Para atingir estes números o presidente da Valadares diz que a empresa vai precisar de 250 pessoas. “Para já estamos a contratar com alguma contenção porque temos de colocar a nossa equipa a produzir com um nível de produtividade mais elevado do que aquele que existia”.

Arch ao longo dos anos

  • 2012. Cerâmica de Valadares é declarada insolvente
  • 2013. Administrador de insolvência faz proposta à atual gestão para elaborar plano de viabilidade
  • 2014. Setembro. É constituída a Arch Valadares
  • 2015. Primeiro exercício da Arch Valadares
  • 2016. Faturação prevista de 5 milhões de euros

 

Um diretor de produção austríaco

Robert Zibar é o novo diretor de produção da Arch Valadares. O austríaco tem um currículo que conta com passagens nas melhores empresas de cerâmica do mundo. Esteve na Rússia, Suíça em Espanha e… foi oferecer-se à Valadares. Porquê?
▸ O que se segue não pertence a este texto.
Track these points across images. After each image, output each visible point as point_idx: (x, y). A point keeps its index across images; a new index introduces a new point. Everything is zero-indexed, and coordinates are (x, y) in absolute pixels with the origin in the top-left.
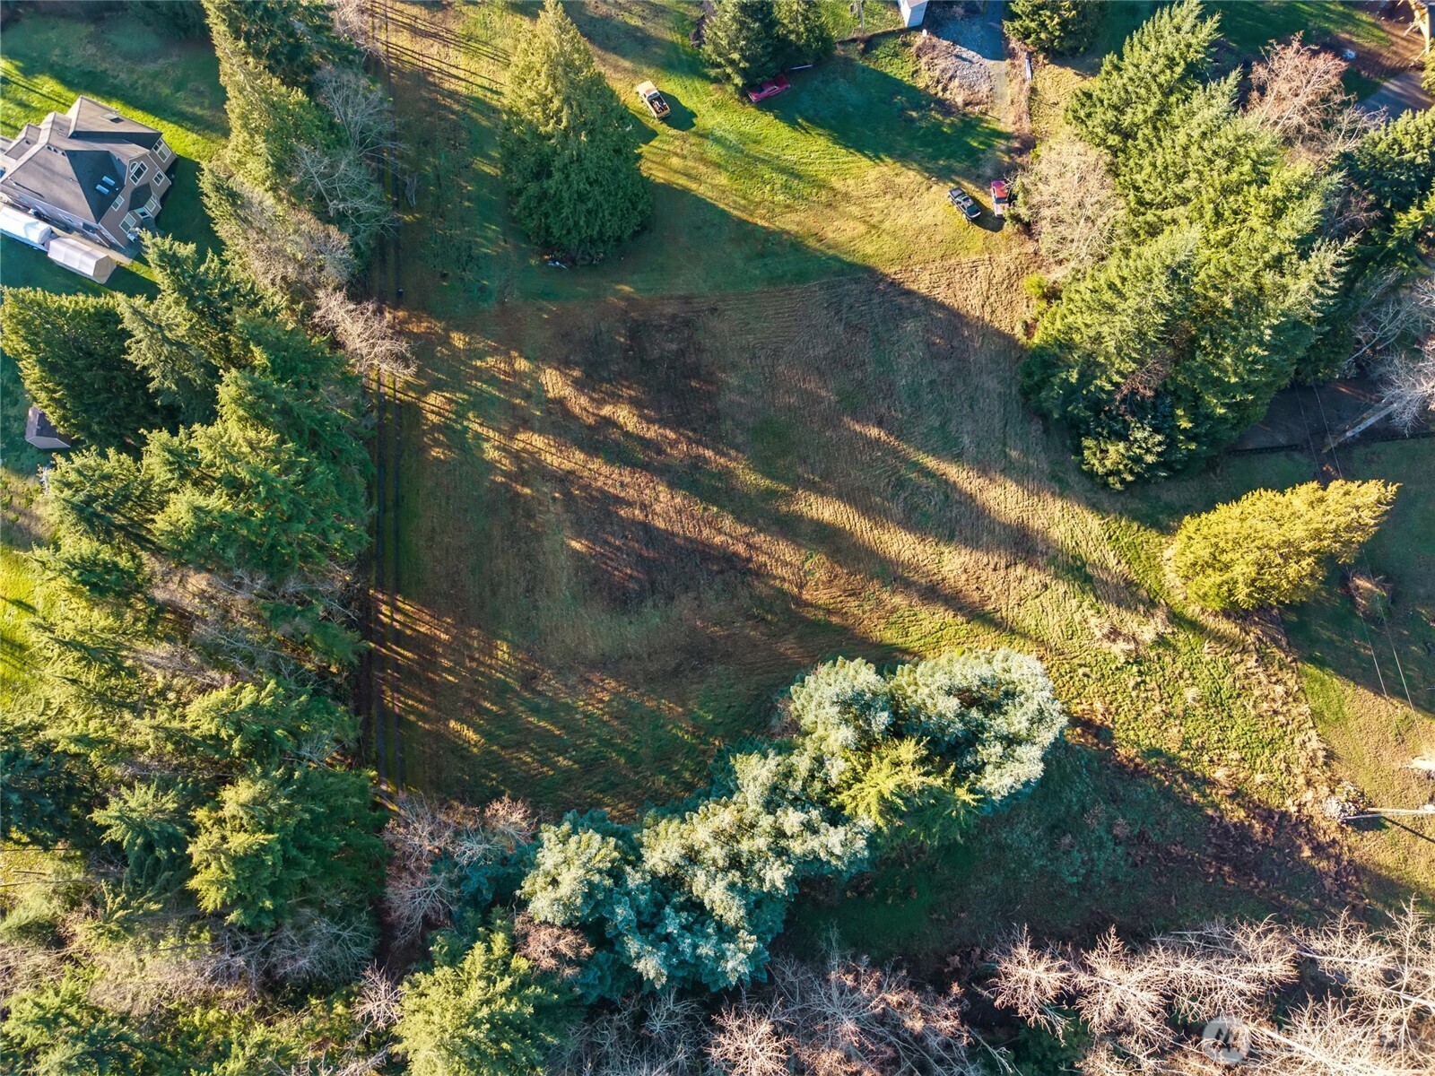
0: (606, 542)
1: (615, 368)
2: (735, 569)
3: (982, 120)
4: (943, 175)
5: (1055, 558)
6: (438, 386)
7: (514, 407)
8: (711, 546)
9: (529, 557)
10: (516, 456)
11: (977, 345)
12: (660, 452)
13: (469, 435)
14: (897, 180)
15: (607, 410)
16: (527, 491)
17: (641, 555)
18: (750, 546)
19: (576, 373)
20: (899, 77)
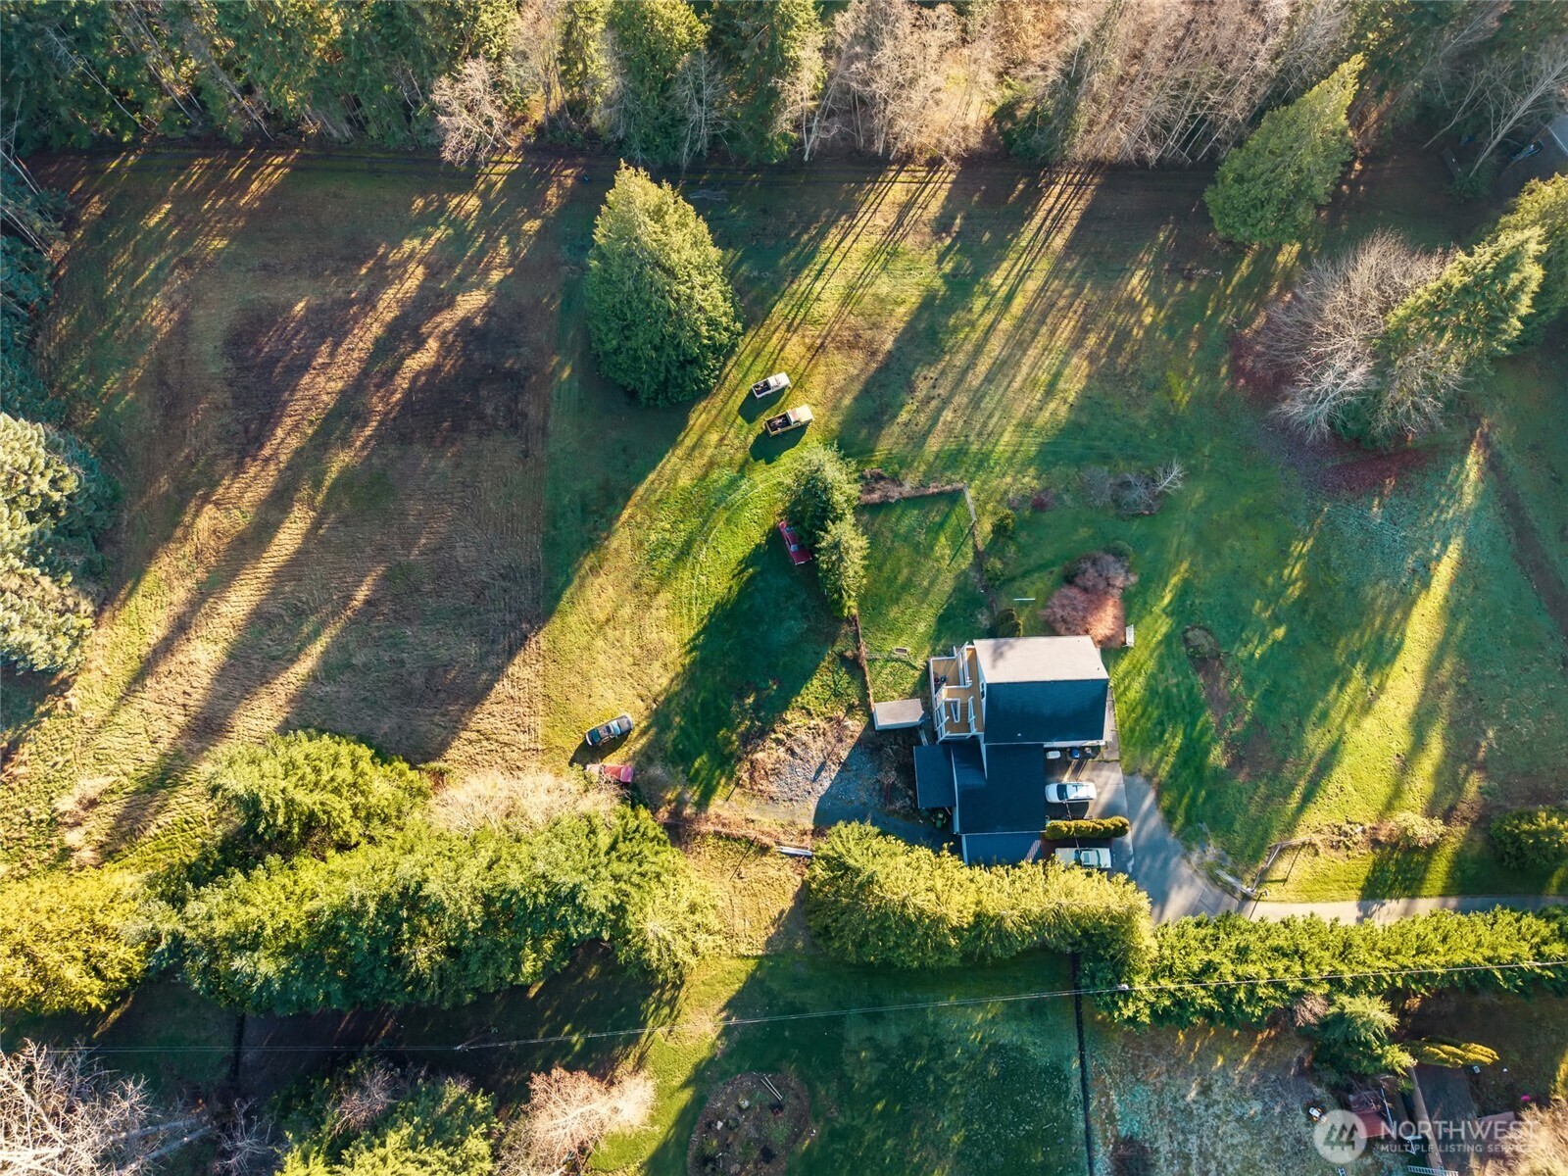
0: (297, 332)
1: (476, 355)
2: (246, 444)
3: (730, 778)
4: (659, 718)
5: (182, 758)
6: (486, 207)
7: (452, 267)
8: (276, 425)
9: (297, 269)
10: (402, 264)
11: (437, 719)
12: (378, 387)
13: (430, 229)
14: (657, 665)
15: (433, 344)
16: (364, 271)
17: (278, 361)
18: (267, 460)
19: (478, 321)
20: (803, 691)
A história foi contada, ao ECO, pelo próprio. “Sou o último reforço da Valadares. Por que vim? Por amor”. Zibar casou-se com uma portuguesa com quem tem dois filhos e foi consolidando o desejo de vir para Portugal e juntar a família. Se assim pensou, melhor o fez. Zibar diz que viu na Arch um “enorme potencial”. E ofereceu-se para trabalhar. “Está tudo a correr bem: é um desafio muito grande, na medida em que trabalho com uma equipa muito experiente”, refere, para acrescentar: “No que depender de mim será um sucesso”.